I was sent a link to this blog this morning by a reader here. The blog, Washed in Tears, is about one man's journey of life in Armstrongism, leaving it, going back to to it and then leaving again because he had too questions that never got answered (thanks to Borg and Spong.) He's been on a quest to find a "culture," a place where he fits in, like most of us thought we did when we were wrapped up in the Armstrongism. It was our culture, our identity. When that was ripped away or we walked away it was hard to find an identity that fit.
And I’ve come to realize that I have spent the last 28 or so years trying desperately to find a culture – any culture whatsoever – that I can claim and fit into and call my own. A culture, and a family.
And today is the day it finally hit that I will not. The culture I was raised in was far too penetrated, far too influential, far too ingrained into every aspect of my life. When I was cast adrift out of the culture and the family – at around nine – all I had left were memories of what was, memories of what were ultimately not horrible experiences, and memories of that which never would be again. First it was the disintegration of the family, and then, years later, it was the disintegration of the church.
And now, I’m nearly 39 years old, and I come to realize that I’m no closer to finding that kind of community and acceptance – the kind I had when I was very little – than I was all that many years ago. I’ve come to realize that I’m still just as alone, just as much of an island, as I always have been. Still just as much of a social recluse, a homeless man in every way but literally, a survivor and nothing more.

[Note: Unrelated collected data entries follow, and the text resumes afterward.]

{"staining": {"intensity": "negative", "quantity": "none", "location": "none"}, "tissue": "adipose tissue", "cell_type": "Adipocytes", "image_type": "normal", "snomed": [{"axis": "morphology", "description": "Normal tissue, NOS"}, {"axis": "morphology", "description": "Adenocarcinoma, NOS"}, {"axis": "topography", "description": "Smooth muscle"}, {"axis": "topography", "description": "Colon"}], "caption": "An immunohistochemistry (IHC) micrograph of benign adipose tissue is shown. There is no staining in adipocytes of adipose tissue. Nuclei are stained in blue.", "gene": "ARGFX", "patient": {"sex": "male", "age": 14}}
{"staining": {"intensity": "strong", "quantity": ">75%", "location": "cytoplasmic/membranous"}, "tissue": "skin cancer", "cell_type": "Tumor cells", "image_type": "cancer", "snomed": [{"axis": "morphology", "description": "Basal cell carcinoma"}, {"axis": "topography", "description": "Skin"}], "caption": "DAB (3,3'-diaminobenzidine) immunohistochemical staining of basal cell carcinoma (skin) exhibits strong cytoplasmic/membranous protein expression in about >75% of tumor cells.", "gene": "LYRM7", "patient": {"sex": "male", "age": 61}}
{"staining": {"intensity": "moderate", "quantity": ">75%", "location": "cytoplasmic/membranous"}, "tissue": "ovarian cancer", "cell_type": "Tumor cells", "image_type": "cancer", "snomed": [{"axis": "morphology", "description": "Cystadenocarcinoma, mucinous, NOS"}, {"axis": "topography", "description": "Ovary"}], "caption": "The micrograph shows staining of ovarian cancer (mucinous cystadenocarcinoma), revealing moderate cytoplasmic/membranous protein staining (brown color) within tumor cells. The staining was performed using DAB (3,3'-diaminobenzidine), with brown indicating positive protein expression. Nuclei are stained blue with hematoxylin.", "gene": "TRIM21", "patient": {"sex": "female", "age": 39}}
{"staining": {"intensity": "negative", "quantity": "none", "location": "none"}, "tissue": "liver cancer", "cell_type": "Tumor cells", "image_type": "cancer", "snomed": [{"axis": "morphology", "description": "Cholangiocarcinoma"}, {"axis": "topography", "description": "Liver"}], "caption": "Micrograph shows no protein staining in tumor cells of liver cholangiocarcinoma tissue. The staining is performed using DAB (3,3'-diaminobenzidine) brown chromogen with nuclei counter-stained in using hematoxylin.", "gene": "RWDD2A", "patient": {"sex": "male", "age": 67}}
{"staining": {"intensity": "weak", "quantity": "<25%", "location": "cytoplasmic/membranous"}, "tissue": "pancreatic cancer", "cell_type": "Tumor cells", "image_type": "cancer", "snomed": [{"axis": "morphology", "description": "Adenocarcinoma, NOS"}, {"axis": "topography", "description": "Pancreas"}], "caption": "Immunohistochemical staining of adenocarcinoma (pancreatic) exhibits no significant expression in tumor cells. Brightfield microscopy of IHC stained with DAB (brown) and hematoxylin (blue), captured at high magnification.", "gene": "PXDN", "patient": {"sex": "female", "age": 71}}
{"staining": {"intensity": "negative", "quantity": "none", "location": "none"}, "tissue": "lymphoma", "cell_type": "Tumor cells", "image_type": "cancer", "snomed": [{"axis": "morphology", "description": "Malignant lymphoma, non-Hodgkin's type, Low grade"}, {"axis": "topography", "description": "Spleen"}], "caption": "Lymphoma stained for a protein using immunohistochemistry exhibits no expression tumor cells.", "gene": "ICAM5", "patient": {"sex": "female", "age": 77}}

And as I try to work through Christianity, I find myself saying that I have an identity – of some type or other – with God. Great. I wish it was enough, but it’s not. If it was enough, then why would I even exist on this realm in the first place? It’s not enough. The body of Christ still sees me as an interloper, and frankly, I’m not sure I think too highly of them either. I ask too many questions, I don’t join the culture.